Ok, let's start getting to the nuts and bolts of this build. First I have to say I've been building this size RC aircraft for decades as such I have my own ideas as to what works best. This is not a review of the product Alien Tech or Aloft Hobbies is selling. This is MY take on how I assemble and change the design to fit my needs and expectation. Sorry I had to make that statement as so many think that what I write is written as gospel. This is how I skin this cat! My apologies to the cat!
It is MY experience that with the very small contact area of the glue joints found in this kind of model that CA glues are not the best or even desired as the basic assembly glue. I much prefer an aliphatic glue like Titebond Original Formula. This glue is much more flexible, sandable and yes even faster drying than CA. And get this it even allows for a longer working time. You say how can this be. Well the trick is to have a large enough radar range to allow the parts to fit inside. I force dry the glue on high in 15 second power intervals followed by about 60 seconds of cool down or adjustment intervals. After about the 3 cycle of this the bond is ready to sand. This works great in that during the cooling down cycles you can make adjustments and alignments as you see fit. Heck if you find an error later in the build a little bit of microwave energy and the joint will soften up a bit and allow another adjustment prior to cooling back down. Oh, don't use pins to hold any of the parts together prior to the glue reaching the tack stage. I use tape and maybe some rubber bands.

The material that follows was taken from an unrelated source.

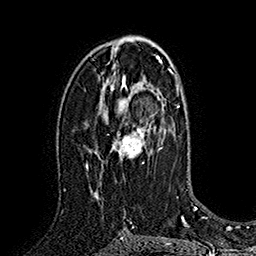
Breast MRI (dynamic contrast-enhanced), one axial slice. Slice 97 of 160 in the series (ordered by position). Cropped to one breast. Dynamic contrast-enhanced series, time point 2 of 7 at this slice position (early post-contrast). 1.5 T. TE 2.8 ms, TR 5.4 ms. 1 mm slice thickness. 256 × 256 image matrix, field of view 180 × 180 mm. Female patient.
Annotated regions visible in this slice (semi-automatically segmented with operator editing):
- enhancing-tissue mask used for the functional tumour volume (all voxels passing the contrast-enhancement thresholds inside the analysis volume; usually the tumour): bounding box [x1, y1, x2, y2] px = [94, 77, 163, 198]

The first problem was to heel the cutout under the canopy to allow the rotary servo to mount. I just healed the kerf by forcing some titebond glue into the kerf. I cut the servo outline in the crutch. As I really don't like to glue servos to balsa I added some 1/64 ply reinforcement to aid in servo mounting and to support the damaged cutout.
The first head scratcher I ran across was that there is no parts layout in the manual and the parts aren't etched. It took me a while to figure out which was the F2B and F3B parts. (the one with the larger cross web is the F2B bulkhead. also many of my parts weren't cut all the way through the balsa sheet. This can be a problem for the laser operator as wood can have various densities even in the same sheet. I normally used a longer focal length lens or upped the power about 5%.
As I'm going to change the wing hold down system I added the necessary armor 1/64 plywood to the parts that might need it.I made the necessary relief cuts in F3 and F4.
I added the Titebond glue to the bottom bulkheads and keel. Gave it the first shot of radiation. Let it cool down and adjusted all the bulk heads to make sure they were square to the crutch. Zapped 2 more times and was ready to add the basswood keel cap strip (not part of the kit design). I made a small relief cut in the front and rear of the keel to inlay the cap strip.
Again I used a very light bead of Titebond along the top of the keel. I pressed the basswood cap strip into this bead of glue. I then zapped the keel and cap strip for 10 seconds. I then pressed the basswood cap strip into the hot Titebond glue. I kept rubbing the cap strip down until the glue cooled. This held the cap strip in the serpentine shape of the keel. I reheated the assembly 2 more time making sure the keel cap stayed down. You can see the results.
One thing that concerns me is that I don't see any anti warping inserts in the simple sheet surfaces. It is my experience that this will cause trimming problems for the life of the model. I'm think of changing the tail feathers to a classic built up construction. I also don't see any benefit to lightening holes in a monolithic wood structures. It is my experiance that this just weekens the sheet and causes the sheet to split prematurely.